PASSAGE PROVIDED
Help, I can't figure out a basic KQL query for my data

I have CloudWatch logs being sent to elasticsearch from functionbeat. There is a filed called "message" that contains all the information I want to perform visualizations on. I've spent an entire day trying to figure out how to use your KQL method to practice parsing this "message" field and I've failed miserably on every level.

As you'll see below I think part of the problem is everything inside this "message" field isn't being treated as JSON but instead a single string. This is really complicating matters. I'm going to need guidance and you're going to have to explain it to me like i'm 5. Perhaps the answer is to create a ingest pipeline but I've no idea what that would look like. The answer could easily be a complex KQL query too.

I'm removing junk data out of this document that isn't important indicated by the characters ...

{
  "_index": "functionbeat-7.7.0-2020.05.23-000001",
  "_type": "_doc",
  "_id": "tuv6P3IBbkn-TM6wEe-z",
  "_version": 1,
  "_score": null,
  "_source": {
    "@timestamp": "2020-05-23T05:20:47.689Z",
    ...

EXERCISE TASKS
1. Answer these questions about the KQL forum post:
(a) What sends the CloudWatch logs to elasticsearch?
(b) Instead of JSON, how does the poster believe the content of the "message" field is being treated?
(c) What value does the "_version" key have in the document shown?
2. Condense the paragraph of the KQL forum post that begins "As you'll see below" into a short bulleted list that keeps its main points.
3. Please print the part of the KQL forum post between "I have CloudWatch" and "on every level.", inclusive.

Dataset items
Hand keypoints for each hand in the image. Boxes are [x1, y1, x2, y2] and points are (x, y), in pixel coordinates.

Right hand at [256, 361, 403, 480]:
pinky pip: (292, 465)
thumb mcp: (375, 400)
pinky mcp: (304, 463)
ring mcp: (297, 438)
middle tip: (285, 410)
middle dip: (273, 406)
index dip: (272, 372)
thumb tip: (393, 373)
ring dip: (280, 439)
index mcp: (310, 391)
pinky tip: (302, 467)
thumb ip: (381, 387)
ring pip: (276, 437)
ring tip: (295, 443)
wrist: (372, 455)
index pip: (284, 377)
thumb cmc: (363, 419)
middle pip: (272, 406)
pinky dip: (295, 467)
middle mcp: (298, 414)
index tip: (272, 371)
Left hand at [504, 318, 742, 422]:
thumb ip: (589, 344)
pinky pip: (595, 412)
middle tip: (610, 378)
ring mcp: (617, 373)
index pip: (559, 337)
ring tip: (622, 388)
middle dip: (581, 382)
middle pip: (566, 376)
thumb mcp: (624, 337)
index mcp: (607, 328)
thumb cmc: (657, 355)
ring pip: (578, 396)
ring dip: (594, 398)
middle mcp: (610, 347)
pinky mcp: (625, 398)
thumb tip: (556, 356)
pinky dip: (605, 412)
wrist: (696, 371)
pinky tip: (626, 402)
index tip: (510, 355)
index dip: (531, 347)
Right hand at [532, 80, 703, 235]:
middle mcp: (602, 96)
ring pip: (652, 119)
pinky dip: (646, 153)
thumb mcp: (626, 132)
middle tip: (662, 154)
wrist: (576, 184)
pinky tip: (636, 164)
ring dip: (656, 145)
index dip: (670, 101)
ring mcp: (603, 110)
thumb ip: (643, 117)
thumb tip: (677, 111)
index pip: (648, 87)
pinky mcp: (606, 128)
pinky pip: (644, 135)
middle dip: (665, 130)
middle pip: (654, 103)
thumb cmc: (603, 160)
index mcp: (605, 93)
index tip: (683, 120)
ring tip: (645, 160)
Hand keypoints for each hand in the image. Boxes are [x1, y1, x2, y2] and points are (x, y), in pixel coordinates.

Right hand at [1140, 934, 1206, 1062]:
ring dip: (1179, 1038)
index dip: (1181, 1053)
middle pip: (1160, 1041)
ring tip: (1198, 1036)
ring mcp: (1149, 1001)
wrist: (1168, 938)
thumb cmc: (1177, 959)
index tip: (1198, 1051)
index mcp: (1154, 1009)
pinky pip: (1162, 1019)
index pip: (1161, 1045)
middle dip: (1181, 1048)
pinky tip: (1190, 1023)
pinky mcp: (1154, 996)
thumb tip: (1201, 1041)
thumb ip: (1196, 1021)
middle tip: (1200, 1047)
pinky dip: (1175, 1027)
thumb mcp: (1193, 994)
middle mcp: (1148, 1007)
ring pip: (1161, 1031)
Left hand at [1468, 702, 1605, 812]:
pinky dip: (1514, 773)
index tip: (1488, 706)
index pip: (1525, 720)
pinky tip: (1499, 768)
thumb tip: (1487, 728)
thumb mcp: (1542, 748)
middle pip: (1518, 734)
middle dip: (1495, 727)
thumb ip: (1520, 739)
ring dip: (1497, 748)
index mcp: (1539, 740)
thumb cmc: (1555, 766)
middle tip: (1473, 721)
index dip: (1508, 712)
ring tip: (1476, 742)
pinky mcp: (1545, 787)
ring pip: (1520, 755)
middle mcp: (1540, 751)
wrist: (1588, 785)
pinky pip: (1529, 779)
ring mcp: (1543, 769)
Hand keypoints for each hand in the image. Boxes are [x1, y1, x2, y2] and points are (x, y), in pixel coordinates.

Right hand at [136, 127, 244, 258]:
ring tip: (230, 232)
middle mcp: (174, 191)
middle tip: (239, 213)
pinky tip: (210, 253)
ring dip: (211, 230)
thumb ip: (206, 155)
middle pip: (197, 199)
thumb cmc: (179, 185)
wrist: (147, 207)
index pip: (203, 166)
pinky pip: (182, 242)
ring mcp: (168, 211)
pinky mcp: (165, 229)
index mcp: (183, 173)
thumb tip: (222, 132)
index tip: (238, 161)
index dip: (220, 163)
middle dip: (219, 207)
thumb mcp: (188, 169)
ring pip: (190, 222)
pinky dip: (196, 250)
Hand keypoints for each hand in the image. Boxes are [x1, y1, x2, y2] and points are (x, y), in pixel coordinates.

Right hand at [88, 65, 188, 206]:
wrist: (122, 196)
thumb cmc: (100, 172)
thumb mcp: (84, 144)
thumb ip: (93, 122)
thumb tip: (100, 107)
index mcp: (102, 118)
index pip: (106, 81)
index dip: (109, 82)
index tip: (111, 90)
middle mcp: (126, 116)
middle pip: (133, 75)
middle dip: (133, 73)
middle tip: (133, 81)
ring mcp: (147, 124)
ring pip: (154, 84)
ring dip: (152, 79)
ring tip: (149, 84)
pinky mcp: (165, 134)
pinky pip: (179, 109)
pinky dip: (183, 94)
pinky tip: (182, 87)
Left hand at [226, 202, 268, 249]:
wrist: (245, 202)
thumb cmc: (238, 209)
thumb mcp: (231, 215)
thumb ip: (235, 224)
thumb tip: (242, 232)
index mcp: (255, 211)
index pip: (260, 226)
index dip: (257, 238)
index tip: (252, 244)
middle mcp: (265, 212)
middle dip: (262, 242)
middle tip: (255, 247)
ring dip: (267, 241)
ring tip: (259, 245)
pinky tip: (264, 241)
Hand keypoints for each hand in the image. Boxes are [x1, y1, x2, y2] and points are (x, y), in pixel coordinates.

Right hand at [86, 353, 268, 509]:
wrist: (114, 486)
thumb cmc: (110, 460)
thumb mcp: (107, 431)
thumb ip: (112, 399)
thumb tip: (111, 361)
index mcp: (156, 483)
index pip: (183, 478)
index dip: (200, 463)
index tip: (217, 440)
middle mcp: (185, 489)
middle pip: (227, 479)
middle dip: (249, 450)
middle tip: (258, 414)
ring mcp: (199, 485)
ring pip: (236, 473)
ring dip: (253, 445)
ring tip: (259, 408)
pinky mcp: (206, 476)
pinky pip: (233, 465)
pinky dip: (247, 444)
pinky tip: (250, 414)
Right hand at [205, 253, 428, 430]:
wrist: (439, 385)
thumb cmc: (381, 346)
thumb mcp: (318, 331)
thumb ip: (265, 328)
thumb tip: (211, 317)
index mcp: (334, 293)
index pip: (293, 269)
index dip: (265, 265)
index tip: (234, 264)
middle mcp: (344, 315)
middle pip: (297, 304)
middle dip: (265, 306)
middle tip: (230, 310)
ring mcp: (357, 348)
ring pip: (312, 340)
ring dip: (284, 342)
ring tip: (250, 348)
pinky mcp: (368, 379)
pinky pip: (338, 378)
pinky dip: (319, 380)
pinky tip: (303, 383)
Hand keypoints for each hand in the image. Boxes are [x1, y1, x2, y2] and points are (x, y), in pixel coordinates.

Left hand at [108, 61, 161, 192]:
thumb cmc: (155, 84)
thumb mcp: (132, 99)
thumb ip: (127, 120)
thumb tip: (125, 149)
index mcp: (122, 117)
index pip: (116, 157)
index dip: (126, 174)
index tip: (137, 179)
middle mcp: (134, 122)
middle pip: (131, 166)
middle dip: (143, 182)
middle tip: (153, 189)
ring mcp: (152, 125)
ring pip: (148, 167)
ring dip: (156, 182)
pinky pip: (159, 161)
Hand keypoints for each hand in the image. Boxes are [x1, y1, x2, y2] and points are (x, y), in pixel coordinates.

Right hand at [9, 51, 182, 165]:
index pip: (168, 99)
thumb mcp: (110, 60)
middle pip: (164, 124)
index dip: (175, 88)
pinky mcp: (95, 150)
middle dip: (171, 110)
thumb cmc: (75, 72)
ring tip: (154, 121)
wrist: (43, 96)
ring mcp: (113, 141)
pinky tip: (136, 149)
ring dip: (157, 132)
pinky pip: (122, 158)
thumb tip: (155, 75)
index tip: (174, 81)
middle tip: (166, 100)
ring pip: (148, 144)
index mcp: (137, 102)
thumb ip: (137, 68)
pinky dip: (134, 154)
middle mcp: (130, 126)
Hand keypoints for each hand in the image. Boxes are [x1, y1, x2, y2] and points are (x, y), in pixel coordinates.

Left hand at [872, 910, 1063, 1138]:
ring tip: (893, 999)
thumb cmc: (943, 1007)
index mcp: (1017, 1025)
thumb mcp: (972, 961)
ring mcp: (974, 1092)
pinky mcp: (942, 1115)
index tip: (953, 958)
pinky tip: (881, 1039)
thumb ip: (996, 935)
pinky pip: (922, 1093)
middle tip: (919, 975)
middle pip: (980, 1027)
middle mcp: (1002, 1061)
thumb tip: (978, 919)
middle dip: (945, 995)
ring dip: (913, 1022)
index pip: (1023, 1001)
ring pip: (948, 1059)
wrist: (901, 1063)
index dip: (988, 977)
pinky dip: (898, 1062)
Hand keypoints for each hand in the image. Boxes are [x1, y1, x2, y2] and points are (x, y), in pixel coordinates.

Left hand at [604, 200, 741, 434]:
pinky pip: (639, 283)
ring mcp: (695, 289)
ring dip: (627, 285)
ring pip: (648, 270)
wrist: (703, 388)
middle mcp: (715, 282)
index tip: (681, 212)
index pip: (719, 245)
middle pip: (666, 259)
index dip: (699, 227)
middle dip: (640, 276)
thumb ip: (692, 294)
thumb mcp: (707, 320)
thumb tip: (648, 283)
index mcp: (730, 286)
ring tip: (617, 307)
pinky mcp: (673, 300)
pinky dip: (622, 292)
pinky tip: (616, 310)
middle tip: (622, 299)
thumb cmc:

SOLVED PROBLEMS
1.
(a) Functionbeat.
(b) As a single string.
(c) 1.

2.
- Part of the problem may be that the "message" field is treated as a single string, not as JSON, which complicates matters.
- The poster needs very simple guidance, explained "like i'm 5."
- One possible solution is an ingest pipeline, but the poster has no idea what it would look like.
- The answer could also be a complex KQL query.

3.
I have CloudWatch logs being sent to elasticsearch from functionbeat. There is a filed called "message" that contains all the information I want to perform visualizations on. I've spent an entire day trying to figure out how to use your KQL method to practice parsing this "message" field and I've failed miserably on every level.